■ **INPUT RECORDS**:
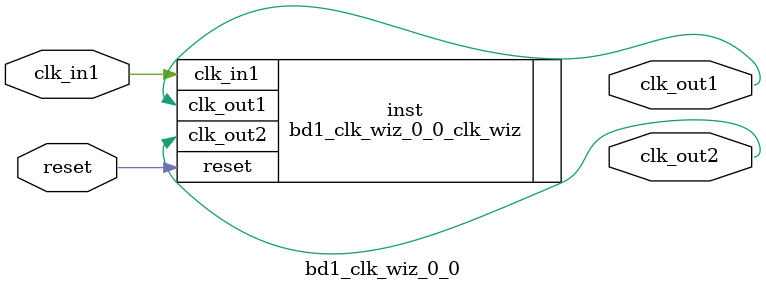
<source format=v>


`timescale 1ps/1ps

(* CORE_GENERATION_INFO = "bd1_clk_wiz_0_0,clk_wiz_v6_0_3_0_0,{component_name=bd1_clk_wiz_0_0,use_phase_alignment=true,use_min_o_jitter=false,use_max_i_jitter=false,use_dyn_phase_shift=false,use_inclk_switchover=false,use_dyn_reconfig=false,enable_axi=0,feedback_source=FDBK_AUTO,PRIMITIVE=MMCM,num_out_clk=4,clkin1_period=8.000,clkin2_period=10.000,use_power_down=false,use_reset=true,use_locked=false,use_inclk_stopped=false,feedback_type=SINGLE,CLOCK_MGR_TYPE=NA,manual_override=false}" *)

module bd1_clk_wiz_0_0 
 (
  // Clock out ports
  output        clk_out1,
  output        clk_out2,
  // Status and control signals
  input         reset,
 // Clock in ports
  input         clk_in1
 );

  bd1_clk_wiz_0_0_clk_wiz inst
  (
  // Clock out ports  
  .clk_out1(clk_out1),
  .clk_out2(clk_out2),
  // Status and control signals               
  .reset(reset), 
 // Clock in ports
  .clk_in1(clk_in1)
  );

endmodule

</source>
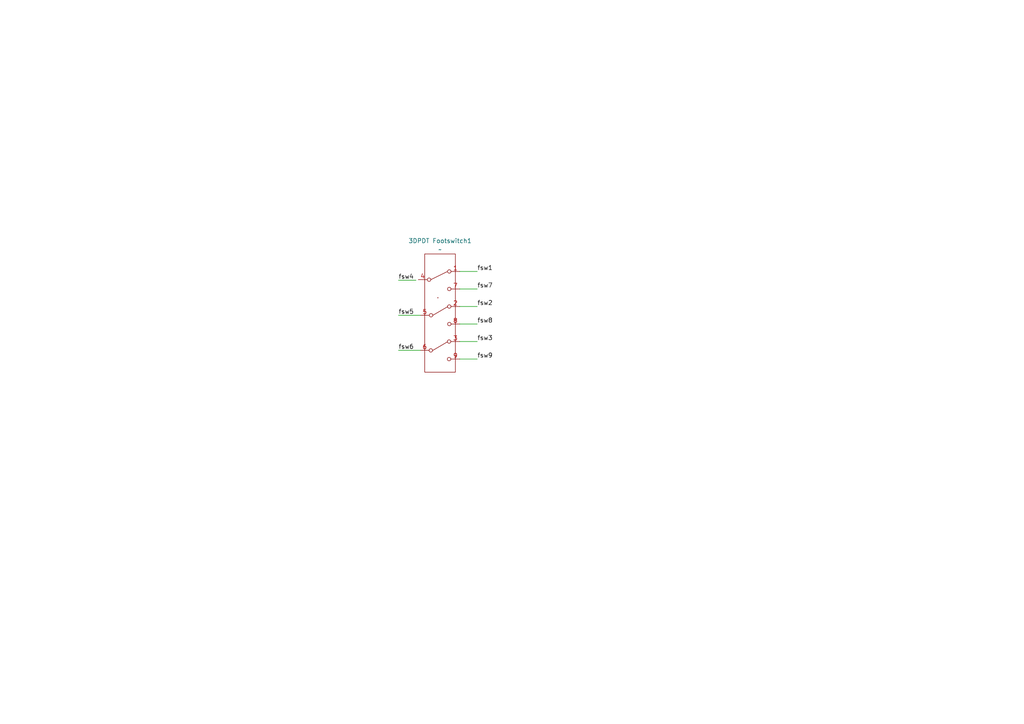
<source format=kicad_sch>
(kicad_sch
	(version 20250114)
	(generator "eeschema")
	(generator_version "9.0")
	(uuid "7858d8ed-5657-4e9f-9dcc-d3ad79bde3b2")
	(paper "A4")
	(title_block
		(date "2025-06-09")
	)
	
	(wire
		(pts
			(xy 115.57 81.28) (xy 120.65 81.28)
		)
		(stroke
			(width 0)
			(type default)
		)
		(uuid "141d3537-7bab-41e7-be25-a75f7a489630")
	)
	(wire
		(pts
			(xy 133.35 99.06) (xy 138.43 99.06)
		)
		(stroke
			(width 0)
			(type default)
		)
		(uuid "3b2affaa-809c-407a-8bc5-676065cc0033")
	)
	(wire
		(pts
			(xy 115.57 101.6) (xy 121.92 101.6)
		)
		(stroke
			(width 0)
			(type default)
		)
		(uuid "4a67fc07-b8bf-478b-9ef3-2fc59b2bb749")
	)
	(wire
		(pts
			(xy 133.35 83.82) (xy 138.43 83.82)
		)
		(stroke
			(width 0)
			(type default)
		)
		(uuid "4c474029-421f-49d9-b53d-244ed6165bc8")
	)
	(wire
		(pts
			(xy 133.35 88.9) (xy 138.43 88.9)
		)
		(stroke
			(width 0)
			(type default)
		)
		(uuid "8025cd16-dd4d-43be-9c8f-19aedeb012e5")
	)
	(wire
		(pts
			(xy 133.35 104.14) (xy 138.43 104.14)
		)
		(stroke
			(width 0)
			(type default)
		)
		(uuid "b9e680be-046e-4290-b82a-5753e7c6906c")
	)
	(wire
		(pts
			(xy 115.57 91.44) (xy 121.92 91.44)
		)
		(stroke
			(width 0)
			(type default)
		)
		(uuid "c5c53c10-062c-4051-b884-3d72b744bcb6")
	)
	(wire
		(pts
			(xy 133.35 78.74) (xy 138.43 78.74)
		)
		(stroke
			(width 0)
			(type default)
		)
		(uuid "d1935a1e-5389-4519-aefe-771f433cf50a")
	)
	(wire
		(pts
			(xy 133.35 93.98) (xy 138.43 93.98)
		)
		(stroke
			(width 0)
			(type default)
		)
		(uuid "f5b589b8-4574-4123-8dd1-b7dcf1eeab08")
	)
	(label "fsw1"
		(at 138.43 78.74 0)
		(effects
			(font
				(size 1.27 1.27)
			)
			(justify left bottom)
		)
		(uuid "15255d86-e01e-452e-a073-dcd2f202e4db")
	)
	(label "fsw8"
		(at 138.43 93.98 0)
		(effects
			(font
				(size 1.27 1.27)
			)
			(justify left bottom)
		)
		(uuid "2dcf3189-19f4-44b2-b13a-ad84d66d12ed")
	)
	(label "fsw7"
		(at 138.43 83.82 0)
		(effects
			(font
				(size 1.27 1.27)
			)
			(justify left bottom)
		)
		(uuid "a894bc10-7fb8-42e2-8e18-9f3cc90b142c")
	)
	(label "fsw9"
		(at 138.43 104.14 0)
		(effects
			(font
				(size 1.27 1.27)
			)
			(justify left bottom)
		)
		(uuid "acc96056-6c01-4240-adb9-3cb5f6039589")
	)
	(label "fsw4"
		(at 115.57 81.28 0)
		(effects
			(font
				(size 1.27 1.27)
			)
			(justify left bottom)
		)
		(uuid "b3be75f6-4e0a-4e68-9a84-c55c08770809")
	)
	(label "fsw3"
		(at 138.43 99.06 0)
		(effects
			(font
				(size 1.27 1.27)
			)
			(justify left bottom)
		)
		(uuid "bd5e8a94-aa8b-49ad-9ed8-244be2720907")
	)
	(label "fsw5"
		(at 115.57 91.44 0)
		(effects
			(font
				(size 1.27 1.27)
			)
			(justify left bottom)
		)
		(uuid "c5debab2-0b32-47ff-97c2-07cd56da56fd")
	)
	(label "fsw6"
		(at 115.57 101.6 0)
		(effects
			(font
				(size 1.27 1.27)
			)
			(justify left bottom)
		)
		(uuid "c85b3081-4aac-4592-b6b2-780807eedc6b")
	)
	(label "fsw2"
		(at 138.43 88.9 0)
		(effects
			(font
				(size 1.27 1.27)
			)
			(justify left bottom)
		)
		(uuid "d9c53016-c99c-4e03-b64a-93fba95f8206")
	)
	(symbol
		(lib_id "Switch:SW_3DPDT")
		(at 128.27 90.17 0)
		(unit 1)
		(exclude_from_sim no)
		(in_bom yes)
		(on_board yes)
		(dnp no)
		(fields_autoplaced yes)
		(uuid "ff2d0d29-391f-4238-bcf1-fcd91d57203e")
		(property "Reference" "3DPDT Footswitch1"
			(at 127.635 69.85 0)
			(effects
				(font
					(size 1.27 1.27)
				)
			)
		)
		(property "Value" "~"
			(at 127.635 72.39 0)
			(effects
				(font
					(size 1.27 1.27)
				)
			)
		)
		(property "Footprint" ""
			(at 128.27 90.17 0)
			(effects
				(font
					(size 1.27 1.27)
				)
				(hide yes)
			)
		)
		(property "Datasheet" ""
			(at 128.27 90.17 0)
			(effects
				(font
					(size 1.27 1.27)
				)
				(hide yes)
			)
		)
		(property "Description" ""
			(at 128.27 90.17 0)
			(effects
				(font
					(size 1.27 1.27)
				)
				(hide yes)
			)
		)
		(pin "4"
			(uuid "614cf6cb-52f9-40ab-b110-9bb272d99149")
		)
		(pin "5"
			(uuid "3746b09c-5e9a-481b-8316-94bcd582c3b6")
		)
		(pin "6"
			(uuid "b1cc5eaf-a68e-471e-ac97-56b5e62a4194")
		)
		(pin "1"
			(uuid "c3c14033-2923-4974-983d-cd38cb979a7f")
		)
		(pin "7"
			(uuid "82bd5053-25f5-4c21-8da8-e914ed8d7568")
		)
		(pin "2"
			(uuid "5c21c67a-59d3-4612-b7b6-f94b5e8b7059")
		)
		(pin "8"
			(uuid "7f77eea8-8d4f-4661-b9cd-19feb8f9934f")
		)
		(pin "3"
			(uuid "28c9976e-b0ab-47b3-9ce6-e83b2a0ad03d")
		)
		(pin "9"
			(uuid "955d5983-b8e8-4458-aed4-4da9c0bab559")
		)
		(instances
			(project "125b"
				(path "/12e895f7-e5ae-4934-aed6-e6e04c63dd03/2a13ce6b-2e8e-4702-8a81-9a928df4a706"
					(reference "3DPDT Footswitch1")
					(unit 1)
				)
			)
		)
	)
)

</source>
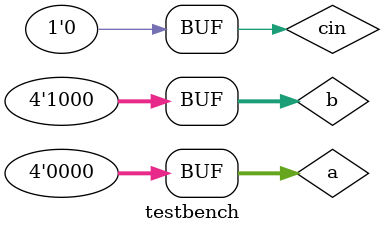
<source format=v>
`timescale 1ns / 1ps


module testbench;

    
    reg [3:0] a, b;
    wire [3:0] s;
    reg cin;
    wire cout;
    integer i;
    
    TOP DUT (.a(a), .b(b), .cin(cin), .cout(cout),.s(s));
    initial 
    begin
        //for(i = 0; i < 16; i = i + 1)
           // begin
            cin = 0;
            a = 4'b0000;

            b = 4'b1000; 
            //end
    end
    endmodule

</source>
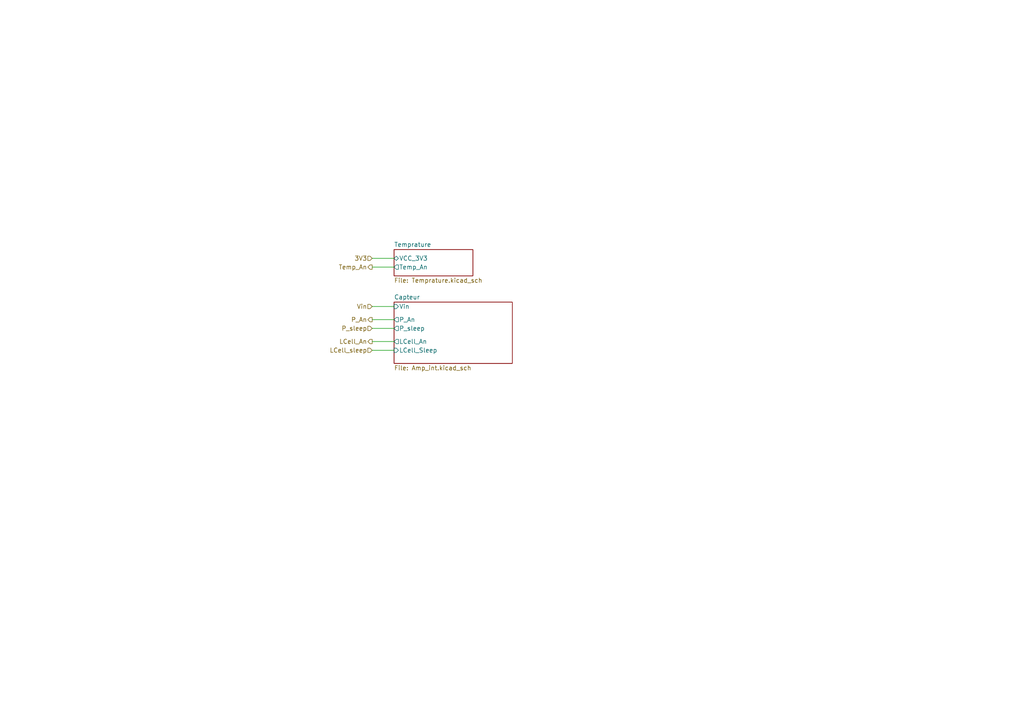
<source format=kicad_sch>
(kicad_sch
	(version 20250114)
	(generator "eeschema")
	(generator_version "9.0")
	(uuid "b2b336c5-37fd-42c9-9c4d-0d347dc48289")
	(paper "A4")
	(lib_symbols)
	(wire
		(pts
			(xy 107.95 92.71) (xy 114.3 92.71)
		)
		(stroke
			(width 0)
			(type default)
		)
		(uuid "1520ea14-72d0-495b-ac31-b53b75f66a68")
	)
	(wire
		(pts
			(xy 107.95 99.06) (xy 114.3 99.06)
		)
		(stroke
			(width 0)
			(type default)
		)
		(uuid "78361835-5cb7-4843-b039-cc4a9ce8ec3e")
	)
	(wire
		(pts
			(xy 107.95 74.93) (xy 114.3 74.93)
		)
		(stroke
			(width 0)
			(type default)
		)
		(uuid "bb0ea673-356a-4489-ac96-a812881e2e75")
	)
	(wire
		(pts
			(xy 107.95 77.47) (xy 114.3 77.47)
		)
		(stroke
			(width 0)
			(type default)
		)
		(uuid "cb48b2c7-ccde-42df-a15c-8e415a60025b")
	)
	(wire
		(pts
			(xy 107.95 95.25) (xy 114.3 95.25)
		)
		(stroke
			(width 0)
			(type default)
		)
		(uuid "d8064959-55d0-46f7-b117-275c292eeedd")
	)
	(wire
		(pts
			(xy 107.95 88.9) (xy 114.3 88.9)
		)
		(stroke
			(width 0)
			(type default)
		)
		(uuid "e384af71-4d25-401a-8b33-d62a4f41a1f1")
	)
	(wire
		(pts
			(xy 107.95 101.6) (xy 114.3 101.6)
		)
		(stroke
			(width 0)
			(type default)
		)
		(uuid "eec1dce0-5aad-458b-9ec4-f51af453f7b9")
	)
	(hierarchical_label "LCell_An"
		(shape output)
		(at 107.95 99.06 180)
		(effects
			(font
				(size 1.27 1.27)
			)
			(justify right)
		)
		(uuid "1aab1be1-3325-4ed6-a3c6-b1e48c0f79a3")
	)
	(hierarchical_label "LCell_sleep"
		(shape input)
		(at 107.95 101.6 180)
		(effects
			(font
				(size 1.27 1.27)
			)
			(justify right)
		)
		(uuid "35dab525-5e43-4a4f-b70d-86f37e409205")
	)
	(hierarchical_label "P_sleep"
		(shape input)
		(at 107.95 95.25 180)
		(effects
			(font
				(size 1.27 1.27)
			)
			(justify right)
		)
		(uuid "847d32c4-c665-40e2-bf86-c466015a61e1")
	)
	(hierarchical_label "3V3"
		(shape input)
		(at 107.95 74.93 180)
		(effects
			(font
				(size 1.27 1.27)
			)
			(justify right)
		)
		(uuid "9a15f3b5-5bdc-4e5a-b0dc-f8223ca30020")
	)
	(hierarchical_label "Vin"
		(shape input)
		(at 107.95 88.9 180)
		(effects
			(font
				(size 1.27 1.27)
			)
			(justify right)
		)
		(uuid "b0ecffa2-bc6f-441b-8342-5d7fdacb4f8c")
	)
	(hierarchical_label "Temp_An"
		(shape output)
		(at 107.95 77.47 180)
		(effects
			(font
				(size 1.27 1.27)
			)
			(justify right)
		)
		(uuid "d773581f-421c-4d44-85c9-f564d068f708")
	)
	(hierarchical_label "P_An"
		(shape output)
		(at 107.95 92.71 180)
		(effects
			(font
				(size 1.27 1.27)
			)
			(justify right)
		)
		(uuid "dcb06ada-5484-43b0-8738-c0f132871a76")
	)
	(sheet
		(at 114.3 87.63)
		(size 34.29 17.78)
		(exclude_from_sim no)
		(in_bom yes)
		(on_board yes)
		(dnp no)
		(fields_autoplaced yes)
		(stroke
			(width 0.1524)
			(type solid)
		)
		(fill
			(color 0 0 0 0.0000)
		)
		(uuid "09f92f65-d9a0-419a-bd60-b582cdba10b2")
		(property "Sheetname" "Capteur"
			(at 114.3 86.9184 0)
			(effects
				(font
					(size 1.27 1.27)
				)
				(justify left bottom)
			)
		)
		(property "Sheetfile" "Amp_int.kicad_sch"
			(at 114.3 105.9946 0)
			(effects
				(font
					(size 1.27 1.27)
				)
				(justify left top)
			)
		)
		(pin "LCell_An" output
			(at 114.3 99.06 180)
			(uuid "78f5917a-94e6-4b1f-880e-641be8aae9bb")
			(effects
				(font
					(size 1.27 1.27)
				)
				(justify left)
			)
		)
		(pin "LCell_Sleep" input
			(at 114.3 101.6 180)
			(uuid "7776e375-bec7-4efc-aced-332e26f0d6c9")
			(effects
				(font
					(size 1.27 1.27)
				)
				(justify left)
			)
		)
		(pin "Vin" input
			(at 114.3 88.9 180)
			(uuid "3f6eefb5-391c-4f9f-8eae-fbc46428f06c")
			(effects
				(font
					(size 1.27 1.27)
				)
				(justify left)
			)
		)
		(pin "P_An" output
			(at 114.3 92.71 180)
			(uuid "90ac1c7d-423e-4df4-8b56-ee54b5233802")
			(effects
				(font
					(size 1.27 1.27)
				)
				(justify left)
			)
		)
		(pin "P_sleep" output
			(at 114.3 95.25 180)
			(uuid "611d48bd-335a-4287-a0be-8a023813d481")
			(effects
				(font
					(size 1.27 1.27)
				)
				(justify left)
			)
		)
		(instances
			(project "PCB_GSE"
				(path "/a63f9ed4-21e4-42d0-8bfc-f96143f84d4d/28a78b8b-e5a8-4a24-b203-36221eb768f9"
					(page "10")
				)
			)
		)
	)
	(sheet
		(at 114.3 72.39)
		(size 22.86 7.62)
		(exclude_from_sim no)
		(in_bom yes)
		(on_board yes)
		(dnp no)
		(fields_autoplaced yes)
		(stroke
			(width 0.1524)
			(type solid)
		)
		(fill
			(color 0 0 0 0.0000)
		)
		(uuid "f942d43c-804f-4af2-913b-e91749a33fdb")
		(property "Sheetname" "Temprature"
			(at 114.3 71.6784 0)
			(effects
				(font
					(size 1.27 1.27)
				)
				(justify left bottom)
			)
		)
		(property "Sheetfile" "Temprature.kicad_sch"
			(at 114.3 80.5946 0)
			(effects
				(font
					(size 1.27 1.27)
				)
				(justify left top)
			)
		)
		(pin "Temp_An" output
			(at 114.3 77.47 180)
			(uuid "c140cdda-2a10-4b4e-ad51-f5741e5dc7f1")
			(effects
				(font
					(size 1.27 1.27)
				)
				(justify left)
			)
		)
		(pin "VCC_3V3" bidirectional
			(at 114.3 74.93 180)
			(uuid "03864fe6-a0d7-40e1-8821-2146a7ae947d")
			(effects
				(font
					(size 1.27 1.27)
				)
				(justify left)
			)
		)
		(instances
			(project "PCB_GSE"
				(path "/a63f9ed4-21e4-42d0-8bfc-f96143f84d4d/28a78b8b-e5a8-4a24-b203-36221eb768f9"
					(page "12")
				)
			)
		)
	)
)

</source>
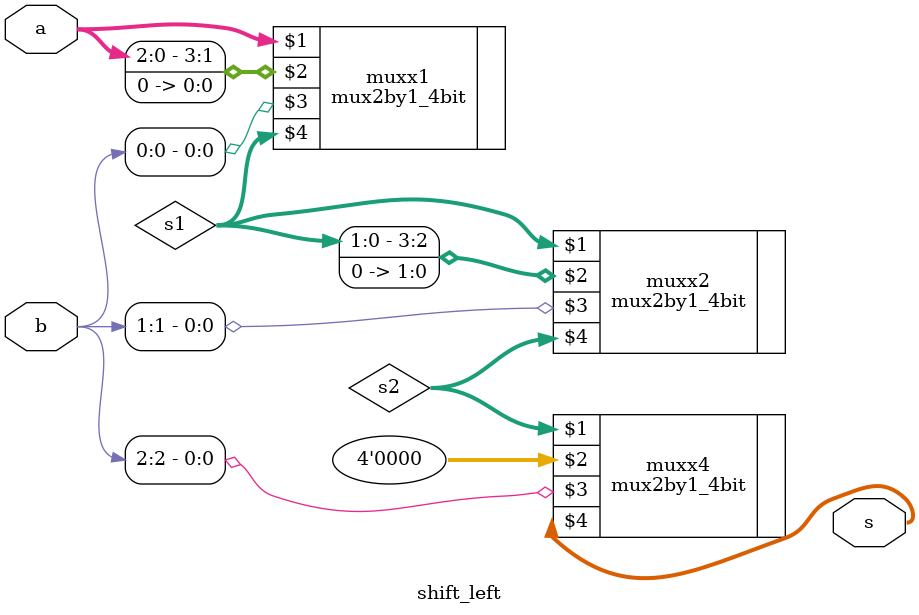
<source format=sv>
module shift_left(a,b,s);
   input logic [3:0] a;
   input logic [3:0] b;

   output logic [3:0] s;

   wire logic [3:0] s1, s2;


   mux2by1_4bit muxx1(a,   {a[2:0],1'b0},  b[0], s1);
   mux2by1_4bit muxx2(s1,  {s1[1:0],2'b0}, b[1], s2);
   mux2by1_4bit muxx4(s2,  4'b0, b[2],  s);

endmodule

</source>
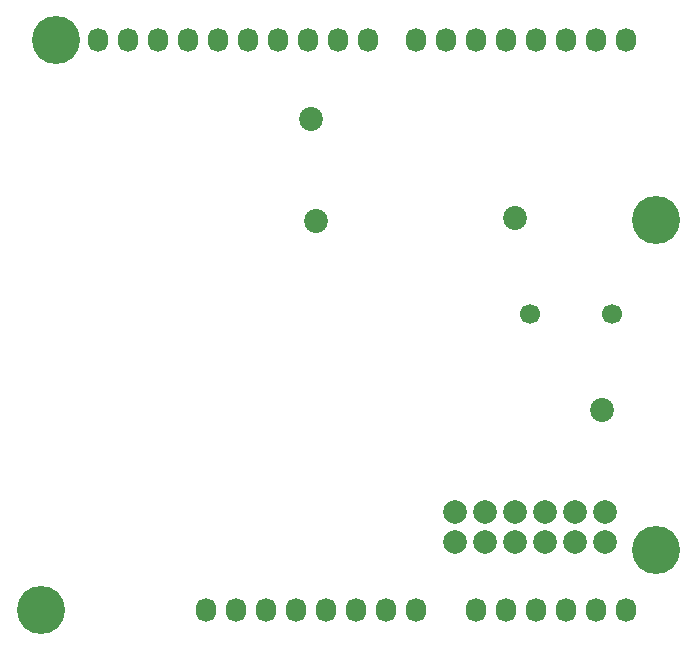
<source format=gbs>
G04 #@! TF.GenerationSoftware,KiCad,Pcbnew,(5.1.8)-1*
G04 #@! TF.CreationDate,2021-05-07T12:58:46-05:00*
G04 #@! TF.ProjectId,DEVLPR,4445564c-5052-42e6-9b69-6361645f7063,rev?*
G04 #@! TF.SameCoordinates,Original*
G04 #@! TF.FileFunction,Soldermask,Bot*
G04 #@! TF.FilePolarity,Negative*
%FSLAX46Y46*%
G04 Gerber Fmt 4.6, Leading zero omitted, Abs format (unit mm)*
G04 Created by KiCad (PCBNEW (5.1.8)-1) date 2021-05-07 12:58:46*
%MOMM*%
%LPD*%
G01*
G04 APERTURE LIST*
%ADD10C,2.020000*%
%ADD11C,1.700000*%
%ADD12C,2.000000*%
%ADD13O,1.727200X2.032000*%
%ADD14C,4.064000*%
G04 APERTURE END LIST*
D10*
X165100000Y-90678000D03*
X172466000Y-106934000D03*
X147828000Y-82296000D03*
X148285200Y-90906600D03*
D11*
X166366000Y-98806000D03*
X173366000Y-98806000D03*
D12*
X172720000Y-118110000D03*
X170180000Y-118110000D03*
X167640000Y-118110000D03*
X165100000Y-118110000D03*
X162560000Y-118110000D03*
X160020000Y-118110000D03*
X160020000Y-115570000D03*
X162560000Y-115570000D03*
X165100000Y-115570000D03*
X167640000Y-115570000D03*
X170180000Y-115570000D03*
X172720000Y-115570000D03*
D13*
X138938000Y-123825000D03*
X141478000Y-123825000D03*
X144018000Y-123825000D03*
X146558000Y-123825000D03*
X149098000Y-123825000D03*
X151638000Y-123825000D03*
X154178000Y-123825000D03*
X156718000Y-123825000D03*
X161798000Y-123825000D03*
X164338000Y-123825000D03*
X166878000Y-123825000D03*
X169418000Y-123825000D03*
X171958000Y-123825000D03*
X174498000Y-123825000D03*
X129794000Y-75565000D03*
X132334000Y-75565000D03*
X134874000Y-75565000D03*
X137414000Y-75565000D03*
X139954000Y-75565000D03*
X142494000Y-75565000D03*
X145034000Y-75565000D03*
X147574000Y-75565000D03*
X150114000Y-75565000D03*
X152654000Y-75565000D03*
X156718000Y-75565000D03*
X159258000Y-75565000D03*
X161798000Y-75565000D03*
X164338000Y-75565000D03*
X166878000Y-75565000D03*
X169418000Y-75565000D03*
X171958000Y-75565000D03*
X174498000Y-75565000D03*
D14*
X124968000Y-123825000D03*
X177038000Y-118745000D03*
X126238000Y-75565000D03*
X177038000Y-90805000D03*
M02*

</source>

■ **WHAT THE TASK ASKS**: Go through the listing above and find each line that contains "ports", then copy it.

■ **PROBLEM SOLUTION**:
  // Clock out ports
 // Clock in ports
  // Clock out ports  
 // Clock in ports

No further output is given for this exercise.